Stored data:
>>

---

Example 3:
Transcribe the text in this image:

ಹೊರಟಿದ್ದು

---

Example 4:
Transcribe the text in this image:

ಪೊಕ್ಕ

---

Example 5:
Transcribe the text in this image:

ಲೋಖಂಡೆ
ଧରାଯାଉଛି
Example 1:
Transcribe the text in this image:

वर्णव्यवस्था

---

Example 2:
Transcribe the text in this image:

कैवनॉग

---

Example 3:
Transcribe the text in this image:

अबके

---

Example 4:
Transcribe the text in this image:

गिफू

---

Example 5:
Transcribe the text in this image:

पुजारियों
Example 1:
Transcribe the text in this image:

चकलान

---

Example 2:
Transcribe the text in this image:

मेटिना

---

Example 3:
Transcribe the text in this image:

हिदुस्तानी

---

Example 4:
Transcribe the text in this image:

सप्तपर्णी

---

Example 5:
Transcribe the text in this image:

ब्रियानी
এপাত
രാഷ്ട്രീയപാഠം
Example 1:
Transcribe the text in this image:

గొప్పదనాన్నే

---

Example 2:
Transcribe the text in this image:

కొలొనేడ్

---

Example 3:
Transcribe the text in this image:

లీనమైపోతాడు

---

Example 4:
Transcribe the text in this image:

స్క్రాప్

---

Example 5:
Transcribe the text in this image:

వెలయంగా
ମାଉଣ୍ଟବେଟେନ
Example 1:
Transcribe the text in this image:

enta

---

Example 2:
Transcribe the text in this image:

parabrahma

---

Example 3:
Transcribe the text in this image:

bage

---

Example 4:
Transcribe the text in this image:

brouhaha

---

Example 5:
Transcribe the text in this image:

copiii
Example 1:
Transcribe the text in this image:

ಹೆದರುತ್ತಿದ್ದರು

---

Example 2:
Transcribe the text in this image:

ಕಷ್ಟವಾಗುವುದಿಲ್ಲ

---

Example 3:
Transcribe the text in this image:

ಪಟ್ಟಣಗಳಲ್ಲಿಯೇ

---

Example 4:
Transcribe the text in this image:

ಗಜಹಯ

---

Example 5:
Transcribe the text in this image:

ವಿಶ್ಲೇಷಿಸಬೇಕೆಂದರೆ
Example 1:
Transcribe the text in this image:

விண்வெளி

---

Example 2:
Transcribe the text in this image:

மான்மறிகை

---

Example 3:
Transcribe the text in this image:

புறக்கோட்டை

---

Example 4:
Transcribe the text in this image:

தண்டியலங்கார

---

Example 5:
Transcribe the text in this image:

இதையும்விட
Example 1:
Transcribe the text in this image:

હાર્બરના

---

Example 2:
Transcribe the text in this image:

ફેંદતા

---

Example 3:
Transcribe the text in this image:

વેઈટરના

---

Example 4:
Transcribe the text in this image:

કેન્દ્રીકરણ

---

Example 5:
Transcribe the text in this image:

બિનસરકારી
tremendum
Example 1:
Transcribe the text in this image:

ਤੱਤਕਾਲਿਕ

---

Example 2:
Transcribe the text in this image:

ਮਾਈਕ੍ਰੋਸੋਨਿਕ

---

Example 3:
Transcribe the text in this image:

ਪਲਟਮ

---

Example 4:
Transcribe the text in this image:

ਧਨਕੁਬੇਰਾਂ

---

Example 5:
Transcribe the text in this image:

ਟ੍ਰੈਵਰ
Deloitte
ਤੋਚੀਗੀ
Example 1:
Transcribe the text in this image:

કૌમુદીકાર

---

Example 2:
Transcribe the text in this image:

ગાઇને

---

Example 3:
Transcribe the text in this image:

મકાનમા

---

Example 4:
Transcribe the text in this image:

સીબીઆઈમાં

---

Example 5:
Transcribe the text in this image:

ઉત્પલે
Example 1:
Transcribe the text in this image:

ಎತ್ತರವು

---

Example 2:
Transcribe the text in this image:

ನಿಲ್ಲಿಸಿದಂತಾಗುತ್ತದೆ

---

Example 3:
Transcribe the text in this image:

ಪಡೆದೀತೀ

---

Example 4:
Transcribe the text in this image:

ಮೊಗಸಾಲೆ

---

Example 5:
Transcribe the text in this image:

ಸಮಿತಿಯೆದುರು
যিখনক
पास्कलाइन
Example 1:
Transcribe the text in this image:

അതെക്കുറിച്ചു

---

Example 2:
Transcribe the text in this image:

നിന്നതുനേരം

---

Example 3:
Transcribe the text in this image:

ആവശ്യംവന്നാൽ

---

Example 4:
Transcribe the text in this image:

<<

**Activity**
The records above need to be written out again. Keep them exact.

**Expected answer**
---

Example 3:
Transcribe the text in this image:

ಹೊರಟಿದ್ದು

---

Example 4:
Transcribe the text in this image:

ಪೊಕ್ಕ

---

Example 5:
Transcribe the text in this image:

ಲೋಖಂಡೆ
ଧରାଯାଉଛି
Example 1:
Transcribe the text in this image:

वर्णव्यवस्था

---

Example 2:
Transcribe the text in this image:

कैवनॉग

---

Example 3:
Transcribe the text in this image:

अबके

---

Example 4:
Transcribe the text in this image:

गिफू

---

Example 5:
Transcribe the text in this image:

पुजारियों
Example 1:
Transcribe the text in this image:

चकलान

---

Example 2:
Transcribe the text in this image:

मेटिना

---

Example 3:
Transcribe the text in this image:

हिदुस्तानी

---

Example 4:
Transcribe the text in this image:

सप्तपर्णी

---

Example 5:
Transcribe the text in this image:

ब्रियानी
এপাত
രാഷ്ട്രീയപാഠം
Example 1:
Transcribe the text in this image:

గొప్పదనాన్నే

---

Example 2:
Transcribe the text in this image:

కొలొనేడ్

---

Example 3:
Transcribe the text in this image:

లీనమైపోతాడు

---

Example 4:
Transcribe the text in this image:

స్క్రాప్

---

Example 5:
Transcribe the text in this image:

వెలయంగా
ମାଉଣ୍ଟବେଟେନ
Example 1:
Transcribe the text in this image:

enta

---

Example 2:
Transcribe the text in this image:

parabrahma

---

Example 3:
Transcribe the text in this image:

bage

---

Example 4:
Transcribe the text in this image:

brouhaha

---

Example 5:
Transcribe the text in this image:

copiii
Example 1:
Transcribe the text in this image:

ಹೆದರುತ್ತಿದ್ದರು

---

Example 2:
Transcribe the text in this image:

ಕಷ್ಟವಾಗುವುದಿಲ್ಲ

---

Example 3:
Transcribe the text in this image:

ಪಟ್ಟಣಗಳಲ್ಲಿಯೇ

---

Example 4:
Transcribe the text in this image:

ಗಜಹಯ

---

Example 5:
Transcribe the text in this image:

ವಿಶ್ಲೇಷಿಸಬೇಕೆಂದರೆ
Example 1:
Transcribe the text in this image:

விண்வெளி

---

Example 2:
Transcribe the text in this image:

மான்மறிகை

---

Example 3:
Transcribe the text in this image:

புறக்கோட்டை

---

Example 4:
Transcribe the text in this image:

தண்டியலங்கார

---

Example 5:
Transcribe the text in this image:

இதையும்விட
Example 1:
Transcribe the text in this image:

હાર્બરના

---

Example 2:
Transcribe the text in this image:

ફેંદતા

---

Example 3:
Transcribe the text in this image:

વેઈટરના

---

Example 4:
Transcribe the text in this image:

કેન્દ્રીકરણ

---

Example 5:
Transcribe the text in this image:

બિનસરકારી
tremendum
Example 1:
Transcribe the text in this image:

ਤੱਤਕਾਲਿਕ

---

Example 2:
Transcribe the text in this image:

ਮਾਈਕ੍ਰੋਸੋਨਿਕ

---

Example 3:
Transcribe the text in this image:

ਪਲਟਮ

---

Example 4:
Transcribe the text in this image:

ਧਨਕੁਬੇਰਾਂ

---

Example 5:
Transcribe the text in this image:

ਟ੍ਰੈਵਰ
Deloitte
ਤੋਚੀਗੀ
Example 1:
Transcribe the text in this image:

કૌમુદીકાર

---

Example 2:
Transcribe the text in this image:

ગાઇને

---

Example 3:
Transcribe the text in this image:

મકાનમા

---

Example 4:
Transcribe the text in this image:

સીબીઆઈમાં

---

Example 5:
Transcribe the text in this image:

ઉત્પલે
Example 1:
Transcribe the text in this image:

ಎತ್ತರವು

---

Example 2:
Transcribe the text in this image:

ನಿಲ್ಲಿಸಿದಂತಾಗುತ್ತದೆ

---

Example 3:
Transcribe the text in this image:

ಪಡೆದೀತೀ

---

Example 4:
Transcribe the text in this image:

ಮೊಗಸಾಲೆ

---

Example 5:
Transcribe the text in this image:

ಸಮಿತಿಯೆದುರು
যিখনক
पास्कलाइन
Example 1:
Transcribe the text in this image:

അതെക്കുറിച്ചു

---

Example 2:
Transcribe the text in this image:

നിന്നതുനേരം

---

Example 3:
Transcribe the text in this image:

ആവശ്യംവന്നാൽ

---

Example 4:
Transcribe the text in this image:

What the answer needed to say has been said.